The Geek Feminist Revolution – by Kameron Hurley

The Geek Feminist Revolution – by Kameron HurleyThe Geek Feminist Revolution is an essay collection by science fiction and fantasy author Kameron Hurley about feminism, geek culture, narrative and writing. Dedicated to Joanna Russ, the collection is an oftentimes personal inquiry into the genres we, as feminists, both love and hate. Like Russ, Hurley believes in the transformative and subversive potential of science fiction and fantasy, and, like Russ, she also investigates and calls out its many uglier sides. Above all, the collection deals with responsibility. Narrative has effect, Hurley states – the stories we tell, the stories that we let dominate our cultural landscape, and the way we tell them do work on us, as readers, fans, and people. “Normal is a story,” Hurley writes. And stories can be rewritten.

Most of what Hurley writes about in The Geek Feminist Revolution is not new, not to people already invested in feminist, anti-racist and queer critiques of SFF and fandom, at least (which, obviously, is the audience for this book). That is not a knock on Hurley – she herself frequently stresses how the revolution she talks about is a longstanding group effort, if nothing else. Rather, the collection is a comprehensive guide to those kinds of critiques and discussions and the battles being waged over the politics of SFF (it’s there whether you want to admit it or not, Puppies!), delivered by Hurley’s colorful, rage-fuelled and entertaining rhetoric.  

The collection includes essays on everything from the hijacking of the Hugo Awards, to Mad Max: Fury Road and True Detective, online harassment and Strong Female Characters, and much more.
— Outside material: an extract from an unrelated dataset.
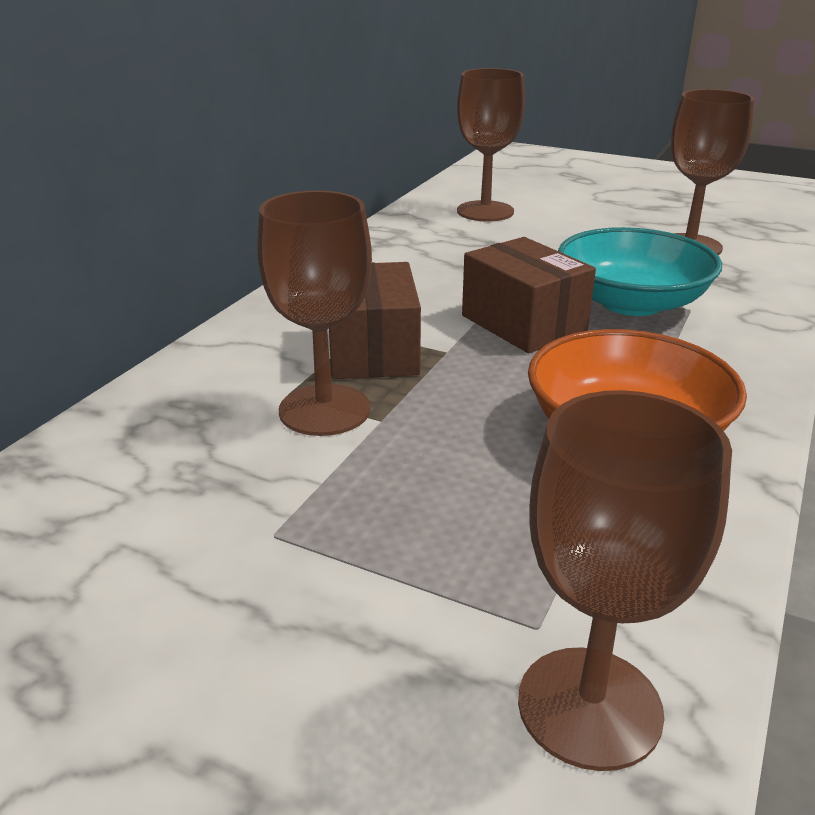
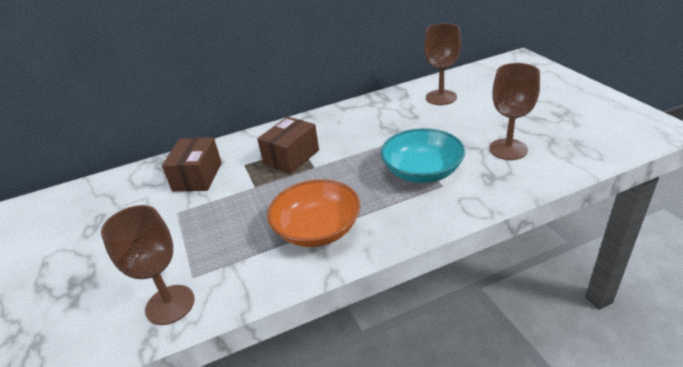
camera: 45 degrees right, 5 degrees up
(324, 410) = (245, 176): brown goblet -> none
(523, 324) = (360, 165): brown box -> brown box (197, 176)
Some of the material in the collection has been previously published elsewhere, which becomes obvious since the conclusions of many of the essays are essentially the same: normal is a story that needs to be rewritten and reworked into something more sustainable. It is not a bad point to bring home and definitely one that bears repeating again and again, but taken together like this, it reads as slightly formulaic.

Among the new stuff, my favorite essay is probably “What’s So Scary About Strong Female Protagonists, Anyway?” where Hurley delivers a much-needed gut punch to the idea that what she calls the “post-Buffy” heroine who kicks ass in hotpants is ultimately empowering to (all) women or that the main problem with her is that she’s ‘too masculine.’ “Why to we celebrate ‘girl power’ but sneer at ‘women power’?” is a line that should be shouted from the rooftops. It’s far from the only gem in the book, too – The Geek Feminist Revolution is dangerously quotable. I kind of want to paper my walls with it.